Over 21 years Idaho general fund revenues have increased 318 percent, but higher education budgets have increased only 201 percent. In 1988 higher education took 16 percent of the budget but in 2009, it garnered only 10 percent.
Adjusting for inflation, tuition on American campuses has doubled since 1980, while salaries for middle class families have remained stagnant. Since 1986 UI student fees have gone from $1,040 per year to $5, 236, a whopping 403 percent increase. A rough adjustment for inflation would bring that down to a still unacceptable 200 percent.
Thirty years ago Pell grants to needy students covered 72 percent of their college costs, but today that percentage has dropped to 38. It is estimated that as many as 400,000 students choose not to attend college because of financial reasons.
The Reagan revolution convinced millions of Americans that government is bad and that increasing taxes is a mortal sin, but this has resulted in a massive failure to invest in both human capital and physical infrastructure.

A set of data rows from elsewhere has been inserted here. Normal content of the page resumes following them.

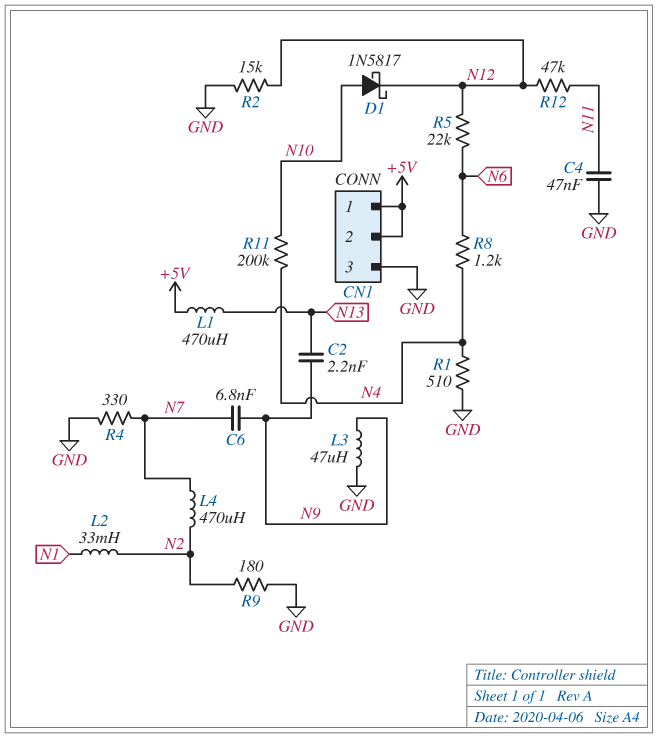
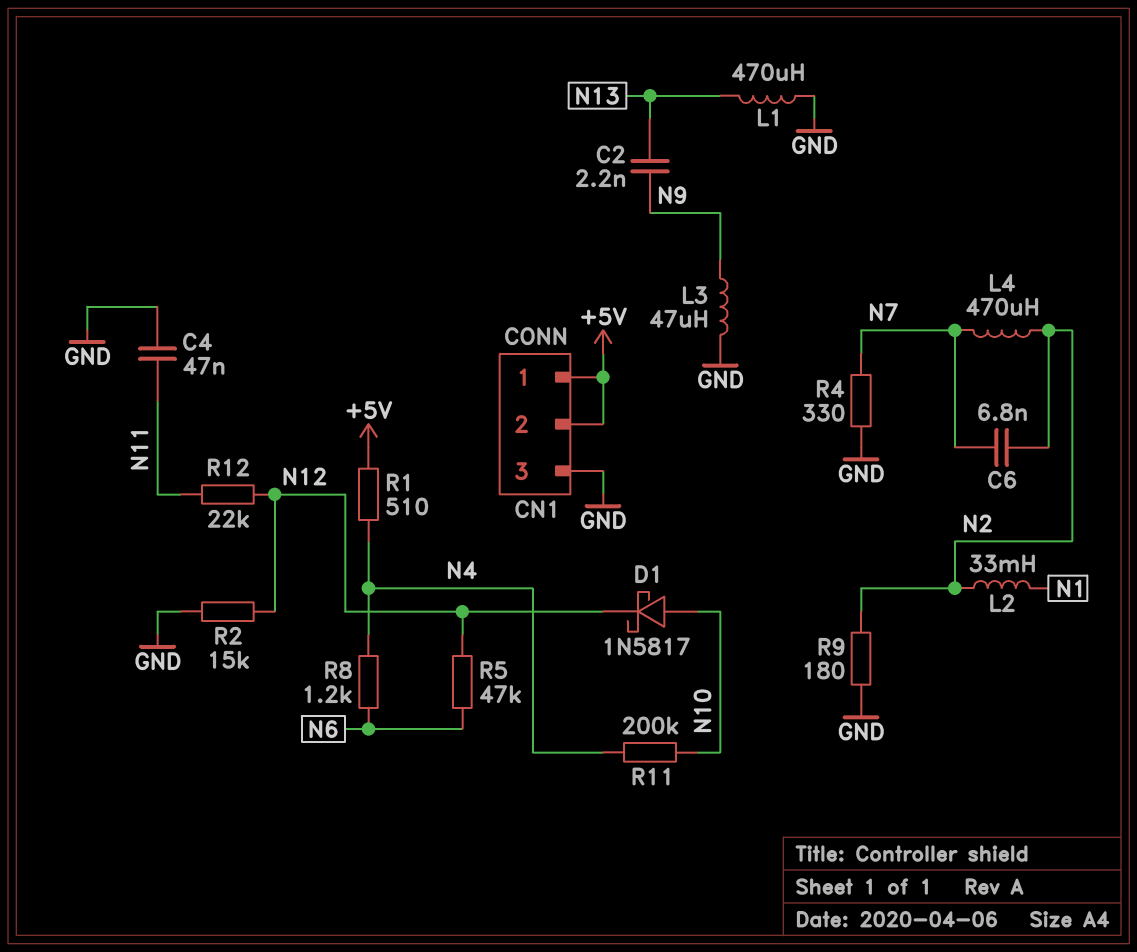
C6: 6.8nF (N7, N9) -> 6.8nF (N2, N7)
L1: 470uH (+5V, N13) -> 470uH (GND, N13)
R1: 510 (GND, N4) -> 510 (+5V, N4)
R5: 22k (N6, N12) -> 47k (N6, N12)
R12: 47k (N11, N12) -> 22k (N11, N12)

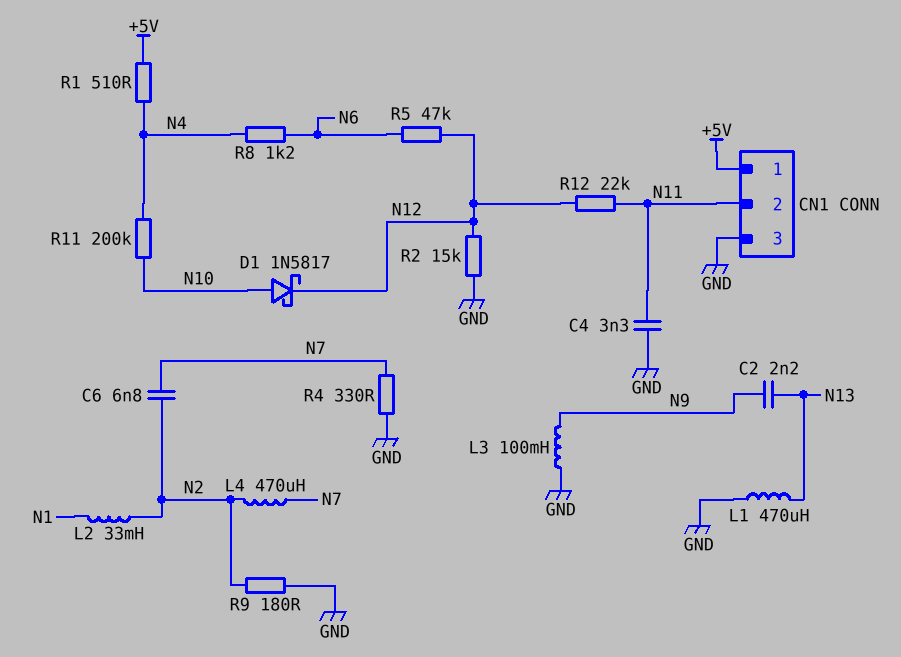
C4: 47nF (GND, N11) -> 3.3nF (GND, N11)
CN1 pin 2: +5V -> N11
L3: 47uH (GND, N9) -> 100mH (GND, N9)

In an editorial in the Lewiston Morning Tribune Marty Trillhaase questions the wisdom of reducing higher education budgets during a recession and when enrollment is up on all our campuses.
When Jim Risch was governor in 2006, he signed a bill that cut property taxes by $260 million and added a penny to the sales tax that raised $210 million. As Trillhaase explains: "Big business and wealthy families netted a $60 million tax cut." But Idahoans earning less than $134,000 paid $10 million more in sales tax than they saved in property tax.
I therefore have a modest proposal: there should be an income tax surcharge on all Idahoans who make more than $134,000 until we make it through this financial crisis.
Responding to the crisis in higher education, Governor Butch Otter recently declared that in reference to China and India "we can’t outbirth them, but we can outsmart them." With regard to China Otter is actually wrong: China’s fertility rate is 1.8 children per woman while our 2 children per mother is one of the highest in the industrialized world. Although certainly capable, Idaho students will not outsmart anyone unless much more investment is made in higher education.
The U.S. has the highest college and university dropout rate in the world. We are the only industrialized nation with a declining college completion rate. It is estimated that at the current rate the number of American college graduates will drop from 40 to 29 percent. We will then face the depressing fact that for the first time in history Americans will be less educated than their parents.
President Obama is doing the right thing. He has proposed $12 billion over ten years to improve our community colleges and enable them to accommodate an increasing number of new students.
Obama has set an ambitious goal: “By 2020 America, will once again have the highest proportion of college graduates in the world.” If we do not make this goal, I will blame shortsighted and tax averse Congresses and Presidents who for thirty years have failed to make necessary investments in human capital.